# [HOW TO COMPLETE THIS TASK]
Quote the entries below from the line with "- see Remarque 9.2." through the line with "- Non, ce n'est", both ends included, and only those lines.

# [SUPPLIED RECORDS]

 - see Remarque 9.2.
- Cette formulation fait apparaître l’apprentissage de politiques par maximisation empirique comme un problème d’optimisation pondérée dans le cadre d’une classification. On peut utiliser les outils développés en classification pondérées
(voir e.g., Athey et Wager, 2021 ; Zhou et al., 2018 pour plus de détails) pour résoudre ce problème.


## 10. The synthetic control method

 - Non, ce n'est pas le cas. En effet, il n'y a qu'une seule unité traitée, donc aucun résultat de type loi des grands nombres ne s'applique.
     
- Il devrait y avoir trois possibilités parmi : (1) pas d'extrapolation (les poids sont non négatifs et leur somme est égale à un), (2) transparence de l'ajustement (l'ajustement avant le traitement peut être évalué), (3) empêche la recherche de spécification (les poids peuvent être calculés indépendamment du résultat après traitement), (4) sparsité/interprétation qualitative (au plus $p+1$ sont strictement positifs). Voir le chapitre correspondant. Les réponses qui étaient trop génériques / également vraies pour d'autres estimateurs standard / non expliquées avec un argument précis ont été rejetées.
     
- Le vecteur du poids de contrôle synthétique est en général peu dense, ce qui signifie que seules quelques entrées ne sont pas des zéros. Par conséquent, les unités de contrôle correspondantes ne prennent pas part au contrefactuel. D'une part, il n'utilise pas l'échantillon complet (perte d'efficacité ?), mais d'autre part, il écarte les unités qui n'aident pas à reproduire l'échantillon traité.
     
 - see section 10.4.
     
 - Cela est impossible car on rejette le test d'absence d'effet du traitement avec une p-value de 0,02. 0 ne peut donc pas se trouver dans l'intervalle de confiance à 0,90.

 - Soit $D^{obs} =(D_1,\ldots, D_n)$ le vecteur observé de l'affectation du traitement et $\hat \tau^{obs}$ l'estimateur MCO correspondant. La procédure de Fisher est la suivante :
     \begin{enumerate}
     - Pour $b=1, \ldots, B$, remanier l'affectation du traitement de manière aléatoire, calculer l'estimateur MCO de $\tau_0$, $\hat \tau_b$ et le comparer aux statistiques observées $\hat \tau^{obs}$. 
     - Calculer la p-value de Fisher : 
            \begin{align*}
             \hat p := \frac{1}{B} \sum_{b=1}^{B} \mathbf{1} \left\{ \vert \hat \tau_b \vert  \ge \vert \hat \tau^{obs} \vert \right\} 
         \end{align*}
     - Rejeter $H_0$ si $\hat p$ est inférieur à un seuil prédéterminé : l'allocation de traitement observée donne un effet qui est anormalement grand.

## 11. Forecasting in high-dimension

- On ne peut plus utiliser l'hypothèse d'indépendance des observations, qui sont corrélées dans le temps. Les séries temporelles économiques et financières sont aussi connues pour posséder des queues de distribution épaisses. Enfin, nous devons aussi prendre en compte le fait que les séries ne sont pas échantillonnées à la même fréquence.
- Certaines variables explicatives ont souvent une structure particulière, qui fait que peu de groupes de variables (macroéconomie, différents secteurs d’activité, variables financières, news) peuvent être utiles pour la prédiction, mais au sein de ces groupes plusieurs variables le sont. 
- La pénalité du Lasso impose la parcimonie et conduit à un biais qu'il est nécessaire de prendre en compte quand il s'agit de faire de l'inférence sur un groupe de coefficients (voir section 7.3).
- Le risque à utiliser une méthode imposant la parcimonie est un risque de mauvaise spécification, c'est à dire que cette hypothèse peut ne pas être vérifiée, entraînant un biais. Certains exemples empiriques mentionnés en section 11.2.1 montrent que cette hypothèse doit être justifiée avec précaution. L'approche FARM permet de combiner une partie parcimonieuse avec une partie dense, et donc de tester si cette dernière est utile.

==

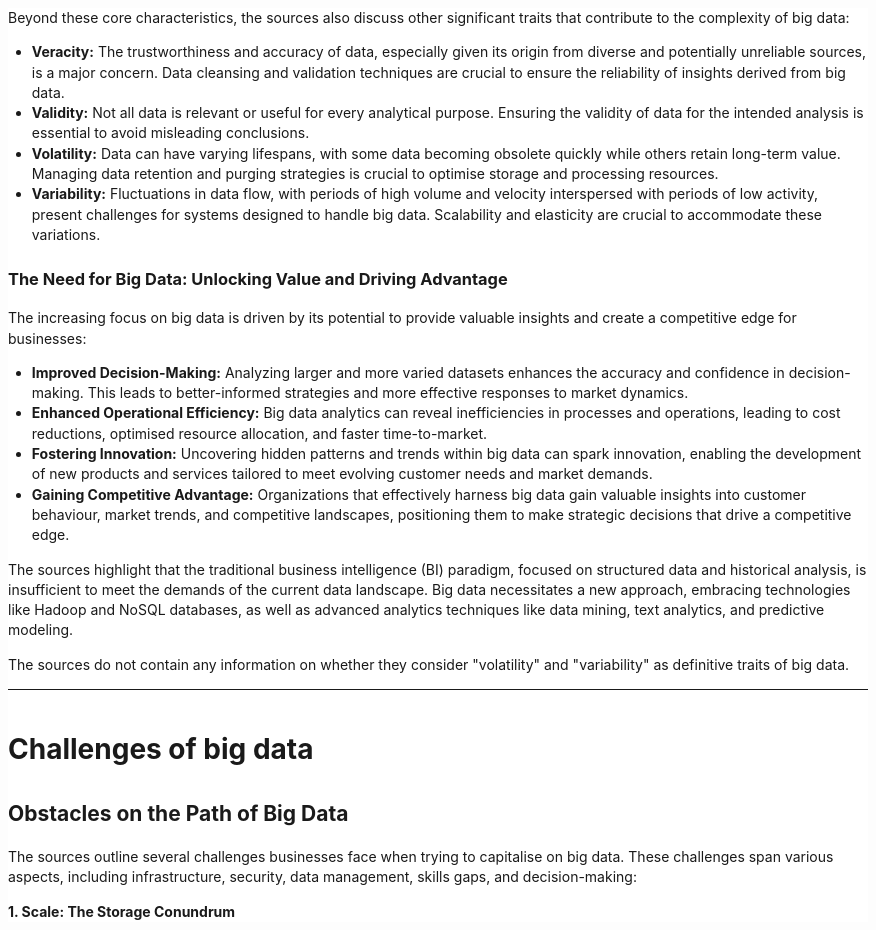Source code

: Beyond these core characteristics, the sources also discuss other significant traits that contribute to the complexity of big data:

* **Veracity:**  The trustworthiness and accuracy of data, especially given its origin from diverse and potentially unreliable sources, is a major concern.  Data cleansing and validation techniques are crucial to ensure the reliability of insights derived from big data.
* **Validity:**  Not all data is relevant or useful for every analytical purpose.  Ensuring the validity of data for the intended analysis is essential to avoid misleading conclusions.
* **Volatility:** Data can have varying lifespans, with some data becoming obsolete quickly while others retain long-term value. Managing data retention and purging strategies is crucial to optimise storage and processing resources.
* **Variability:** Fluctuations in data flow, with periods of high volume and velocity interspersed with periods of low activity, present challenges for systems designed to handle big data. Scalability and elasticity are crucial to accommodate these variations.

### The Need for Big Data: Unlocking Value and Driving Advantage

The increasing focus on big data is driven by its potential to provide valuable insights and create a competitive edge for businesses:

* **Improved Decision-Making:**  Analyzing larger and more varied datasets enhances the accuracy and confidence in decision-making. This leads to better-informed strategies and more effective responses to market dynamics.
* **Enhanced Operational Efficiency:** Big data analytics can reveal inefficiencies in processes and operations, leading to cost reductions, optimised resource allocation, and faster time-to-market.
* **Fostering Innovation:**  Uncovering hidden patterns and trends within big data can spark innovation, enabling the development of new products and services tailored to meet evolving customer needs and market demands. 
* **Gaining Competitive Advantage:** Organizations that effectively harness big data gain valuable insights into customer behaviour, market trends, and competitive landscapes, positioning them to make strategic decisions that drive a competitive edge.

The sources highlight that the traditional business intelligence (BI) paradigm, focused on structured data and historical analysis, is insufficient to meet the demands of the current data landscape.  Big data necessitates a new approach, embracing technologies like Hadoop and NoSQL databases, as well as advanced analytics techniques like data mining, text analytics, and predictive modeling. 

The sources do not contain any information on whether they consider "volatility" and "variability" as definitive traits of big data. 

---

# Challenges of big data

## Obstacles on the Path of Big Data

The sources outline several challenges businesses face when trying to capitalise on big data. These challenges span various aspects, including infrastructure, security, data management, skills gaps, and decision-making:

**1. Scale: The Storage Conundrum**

==

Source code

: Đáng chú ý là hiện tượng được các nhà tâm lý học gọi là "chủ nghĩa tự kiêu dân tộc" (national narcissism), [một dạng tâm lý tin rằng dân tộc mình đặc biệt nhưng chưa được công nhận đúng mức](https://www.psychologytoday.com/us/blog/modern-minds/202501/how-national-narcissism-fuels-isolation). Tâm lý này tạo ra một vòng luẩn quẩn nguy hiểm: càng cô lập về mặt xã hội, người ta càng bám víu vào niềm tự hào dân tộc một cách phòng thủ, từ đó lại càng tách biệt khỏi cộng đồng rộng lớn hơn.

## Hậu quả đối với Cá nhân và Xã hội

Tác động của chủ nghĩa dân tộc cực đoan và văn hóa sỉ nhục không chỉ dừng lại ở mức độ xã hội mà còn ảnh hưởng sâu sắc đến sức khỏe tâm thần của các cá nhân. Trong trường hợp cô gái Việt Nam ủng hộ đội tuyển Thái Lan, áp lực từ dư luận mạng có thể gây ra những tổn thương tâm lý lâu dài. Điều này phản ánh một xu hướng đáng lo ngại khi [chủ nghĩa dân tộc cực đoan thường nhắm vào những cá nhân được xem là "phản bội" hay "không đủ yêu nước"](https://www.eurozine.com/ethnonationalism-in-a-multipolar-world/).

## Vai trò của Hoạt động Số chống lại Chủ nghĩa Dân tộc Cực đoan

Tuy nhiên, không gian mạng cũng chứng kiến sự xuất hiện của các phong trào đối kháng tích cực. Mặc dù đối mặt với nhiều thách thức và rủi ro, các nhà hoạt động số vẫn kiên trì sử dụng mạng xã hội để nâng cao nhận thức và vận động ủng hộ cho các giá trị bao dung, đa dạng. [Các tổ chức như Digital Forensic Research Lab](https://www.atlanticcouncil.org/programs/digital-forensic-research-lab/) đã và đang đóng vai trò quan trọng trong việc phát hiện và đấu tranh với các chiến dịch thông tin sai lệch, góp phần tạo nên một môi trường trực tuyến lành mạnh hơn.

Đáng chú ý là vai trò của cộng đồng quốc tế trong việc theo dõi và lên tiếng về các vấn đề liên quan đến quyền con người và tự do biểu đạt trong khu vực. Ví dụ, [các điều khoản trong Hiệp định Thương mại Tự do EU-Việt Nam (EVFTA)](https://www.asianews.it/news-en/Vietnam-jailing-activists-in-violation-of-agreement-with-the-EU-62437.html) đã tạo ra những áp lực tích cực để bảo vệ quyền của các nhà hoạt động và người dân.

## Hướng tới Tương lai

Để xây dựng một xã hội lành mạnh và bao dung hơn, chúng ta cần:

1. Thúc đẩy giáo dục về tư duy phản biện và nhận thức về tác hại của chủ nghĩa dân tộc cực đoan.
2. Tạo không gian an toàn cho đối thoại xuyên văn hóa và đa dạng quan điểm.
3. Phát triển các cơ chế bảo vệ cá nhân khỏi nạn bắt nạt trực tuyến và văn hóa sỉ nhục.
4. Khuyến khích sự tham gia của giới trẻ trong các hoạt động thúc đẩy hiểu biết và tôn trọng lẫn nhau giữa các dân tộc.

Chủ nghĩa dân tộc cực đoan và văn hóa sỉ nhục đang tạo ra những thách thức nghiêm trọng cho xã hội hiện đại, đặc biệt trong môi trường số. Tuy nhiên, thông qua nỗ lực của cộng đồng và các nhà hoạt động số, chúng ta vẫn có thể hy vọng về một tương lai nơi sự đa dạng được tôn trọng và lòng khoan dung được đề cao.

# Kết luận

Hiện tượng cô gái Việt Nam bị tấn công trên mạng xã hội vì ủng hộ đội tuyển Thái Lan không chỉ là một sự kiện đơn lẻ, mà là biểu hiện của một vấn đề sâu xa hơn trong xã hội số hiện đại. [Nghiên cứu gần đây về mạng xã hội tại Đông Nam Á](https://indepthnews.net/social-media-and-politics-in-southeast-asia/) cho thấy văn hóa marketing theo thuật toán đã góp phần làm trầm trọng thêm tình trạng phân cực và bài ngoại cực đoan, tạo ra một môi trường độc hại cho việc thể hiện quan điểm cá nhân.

# [WRITTEN SOLUTION]
 - see Remarque 9.2.
- Cette formulation fait apparaître l’apprentissage de politiques par maximisation empirique comme un problème d’optimisation pondérée dans le cadre d’une classification. On peut utiliser les outils développés en classification pondérées
(voir e.g., Athey et Wager, 2021 ; Zhou et al., 2018 pour plus de détails) pour résoudre ce problème.


## 10. The synthetic control method

 - Non, ce n'est pas le cas. En effet, il n'y a qu'une seule unité traitée, donc aucun résultat de type loi des grands nombres ne s'applique.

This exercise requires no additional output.